Sum Product Numbers and Near Misses

A sum-product number is a number \(n\) such that the sum of its digits times the product of its digit is \(n\) itself. For example:$$135=(1+3+5)\times (1 \times 3 \times 5)$$There are only three sum-product numbers: 1, 135, and 144 (OEIS A038369), although 0 of course could be included if desired.

A038369

Numbers n such that n = (product of digits of n) * (sum of digits of n).

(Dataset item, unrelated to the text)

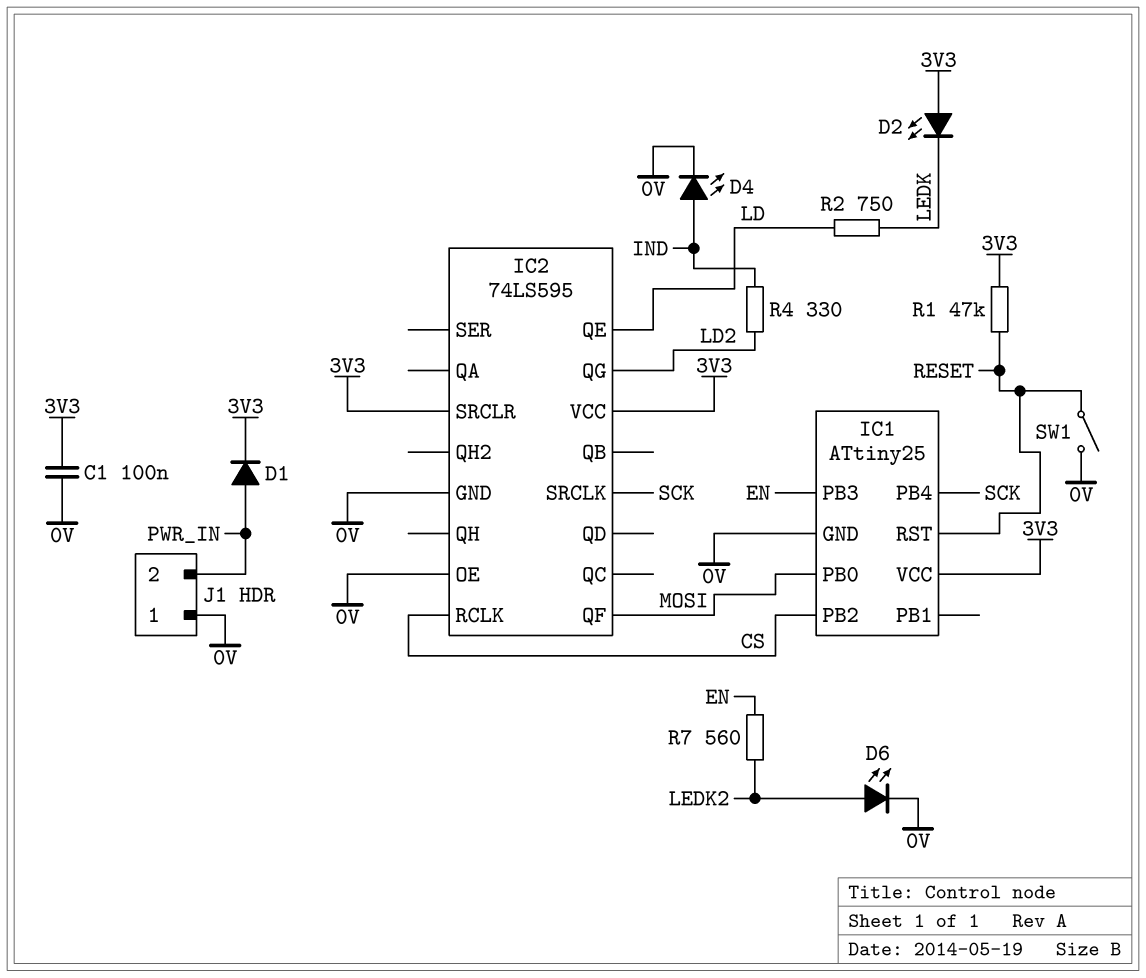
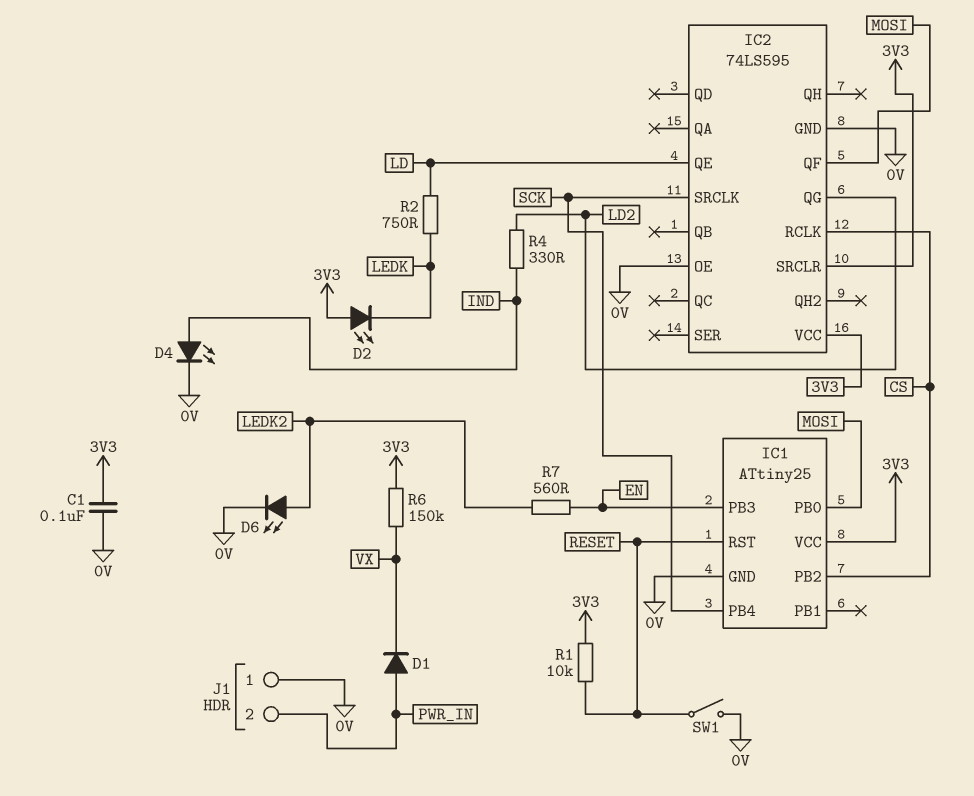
D1: diode (A PWR_IN, K 3V3) -> diode (A PWR_IN, K VX)
R1: 47k (3V3, RESET) -> 10k (3V3, RESET)
R6: none -> 150k (3V3, VX)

Of interest also are numbers such that the sum of their digits times the product of their digit differ from by 1, 2, 3, … The table in Figure 1 shows these initial numbers (source):

Figure 1

The code to determine these initial numbers is shown in Figure 2 with a difference of 6 being used as the example:

Figure 2: permalink

Of course, if the number base is changed (say to 16), an entirely different set of numbers is obtained. In base 16 and with a number difference of 6, the set consists of 3, 482, 554, 582, 7494, 12954. In the case of 12954, it becomes 329A and so the sum of its digits is 3 + 2 + 9 + 10 = 24 and the product of its digits is 3 x 2 x 9 x 10 = 540. The product of 24 and 540 is 12960 which does indeed differ from 12954 by 6. See Figure 3.

Figure 3: permalink

These numbers, in base 10 or any other base, are curiosities and probably, like selfie numbers, not of any deep mathematical significance. However, I did turn 25926 days old recently (March 27th 2020) and that's when I stumbled upon the number thanks to a Wolfram MathWorld link. It features in the set of numbers shown in Figure 2 and it also appears in the table in Figure 1.